Trunking Systems: Features and Advantages

A trunking system consists of pre - assembled flat bar conductors (including phase and neutral conductors) enclosed within a single metallic casing. This design offers a streamlined and organized approach to electrical power distribution.

In feeder trunking systems, power extraction from the busbar trunking is achieved through the use of tap - off units. These units are connected at specific, predefined locations along the busbar trunking. They enable the safe and controlled removal of power from the system, typically via appropriate protective devices such as circuit breakers or fuses. This setup ensures that electrical power can be distributed precisely to various loads as required.
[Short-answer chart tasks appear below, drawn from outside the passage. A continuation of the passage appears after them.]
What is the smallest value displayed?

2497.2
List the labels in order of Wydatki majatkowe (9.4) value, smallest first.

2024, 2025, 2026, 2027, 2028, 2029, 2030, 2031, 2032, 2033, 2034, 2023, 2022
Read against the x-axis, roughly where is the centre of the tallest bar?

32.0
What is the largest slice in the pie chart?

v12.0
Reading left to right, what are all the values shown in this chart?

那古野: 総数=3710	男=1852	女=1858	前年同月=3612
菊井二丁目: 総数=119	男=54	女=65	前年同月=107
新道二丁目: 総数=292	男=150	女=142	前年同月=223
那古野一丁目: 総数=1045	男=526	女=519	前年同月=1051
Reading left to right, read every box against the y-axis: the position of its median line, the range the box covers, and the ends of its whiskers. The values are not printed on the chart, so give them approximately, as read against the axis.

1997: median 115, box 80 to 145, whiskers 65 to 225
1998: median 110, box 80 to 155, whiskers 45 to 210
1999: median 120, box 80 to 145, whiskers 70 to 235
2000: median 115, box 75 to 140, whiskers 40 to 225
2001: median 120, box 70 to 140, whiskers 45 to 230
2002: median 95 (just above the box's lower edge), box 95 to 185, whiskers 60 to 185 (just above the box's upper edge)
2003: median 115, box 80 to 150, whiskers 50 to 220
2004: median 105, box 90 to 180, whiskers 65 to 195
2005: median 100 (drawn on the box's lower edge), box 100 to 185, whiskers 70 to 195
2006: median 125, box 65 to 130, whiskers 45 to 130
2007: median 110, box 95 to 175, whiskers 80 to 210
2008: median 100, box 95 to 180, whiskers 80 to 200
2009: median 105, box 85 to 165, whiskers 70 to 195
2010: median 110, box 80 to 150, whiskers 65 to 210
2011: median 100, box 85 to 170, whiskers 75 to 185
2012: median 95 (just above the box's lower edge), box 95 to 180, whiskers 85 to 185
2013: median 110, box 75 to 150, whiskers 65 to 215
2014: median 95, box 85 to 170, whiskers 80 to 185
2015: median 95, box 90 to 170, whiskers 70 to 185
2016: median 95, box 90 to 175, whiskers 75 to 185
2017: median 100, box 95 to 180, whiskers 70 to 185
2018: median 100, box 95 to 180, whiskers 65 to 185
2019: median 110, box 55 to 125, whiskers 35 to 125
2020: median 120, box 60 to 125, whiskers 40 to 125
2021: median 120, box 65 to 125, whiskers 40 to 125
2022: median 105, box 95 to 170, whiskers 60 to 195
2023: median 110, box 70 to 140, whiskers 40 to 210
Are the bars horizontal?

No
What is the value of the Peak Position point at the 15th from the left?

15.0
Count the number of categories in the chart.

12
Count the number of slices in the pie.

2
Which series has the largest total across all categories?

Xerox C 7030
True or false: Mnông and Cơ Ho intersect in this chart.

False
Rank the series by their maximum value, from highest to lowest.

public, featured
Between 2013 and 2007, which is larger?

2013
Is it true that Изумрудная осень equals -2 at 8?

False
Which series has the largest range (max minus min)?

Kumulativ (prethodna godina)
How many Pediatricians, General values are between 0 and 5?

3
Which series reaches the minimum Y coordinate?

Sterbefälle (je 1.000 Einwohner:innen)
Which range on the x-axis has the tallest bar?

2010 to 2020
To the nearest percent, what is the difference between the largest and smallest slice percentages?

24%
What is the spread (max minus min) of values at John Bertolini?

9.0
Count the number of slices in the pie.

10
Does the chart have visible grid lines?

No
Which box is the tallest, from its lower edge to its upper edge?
Trunking systems present several significant advantages over traditional cable - based systems:

Cost - effectiveness and Ease of Installation: Trunking systems are more economical to implement and simpler to install, especially when dealing with high - current applications. In such scenarios, achieving the necessary current ratings with single - core cables often requires using multiple cables to meet voltage drop and voltage dip specifications. This not only increases the complexity and cost of cable installation but also raises the risk of overheating between cables, which can potentially lead to short circuits. In contrast, trunking systems provide a more efficient and reliable solution for high - current power distribution.
Mechanical Strength and Installation Efficiency: They exhibit superior mechanical strength over long distances with minimal need for fixings. This characteristic significantly reduces installation times, as fewer supports and fasteners are required compared to cable runs. The robustness of trunking systems also ensures greater durability and reliability during operation.
Space - saving and Simplified Design: Trunking systems eliminate the need for multiple cable runs along with their associated supporting metalwork, simplifying the overall electrical infrastructure. This reduction in complexity not only saves space but also makes the system easier to manage and maintain.
Reduced Termination Requirements: They demand less termination space within switchboards. This is a crucial advantage, especially in switchboard designs where space is at a premium, allowing for more compact and efficient electrical panel layouts.
Eliminating the Need for Cable Jointers: Since trunking systems are pre - assembled and do not require on - site cable splicing, the need for specialized cable jointers is eliminated. This not only reduces labor costs but also minimizes the potential for errors associated with cable joining, enhancing the overall quality and reliability of the electrical installation.
Flexibility in Power Distribution: Multiple tap - off outlets provide flexibility to adapt to changes in power requirements after the initial installation, subject to the rating of the busbar trunking. This feature allows for easy reconfiguration of the electrical system to accommodate new loads or changes in load demands, making trunking systems highly adaptable to evolving electrical needs.
Ease of Repositioning and Extension: Repositioning distribution outlets is a straightforward process with trunking systems. Moreover, the system can be easily extended as the electrical requirements of a facility grow, offering a scalable solution for power distribution.
Aesthetic Appeal: In areas where the electrical system is visible, trunking systems offer an aesthetically pleasing appearance compared to bundles of cables. Their sleek and uniform design can enhance the visual appeal of a building's interior, making them a preferred choice in commercial and public spaces.
Reusability: Busbar trunking systems can be dismantled and reused in other areas, providing a cost - effective solution for facilities undergoing renovation or expansion. This reusability factor not only reduces waste but also offers significant savings in terms of material and installation costs.
Enhanced Fire Resistance: They provide better resistance to the spread of fire compared to traditional cable systems. The metallic enclosure of the trunking helps to contain fire and prevent it from spreading through the electrical system, contributing to improved fire safety in buildings.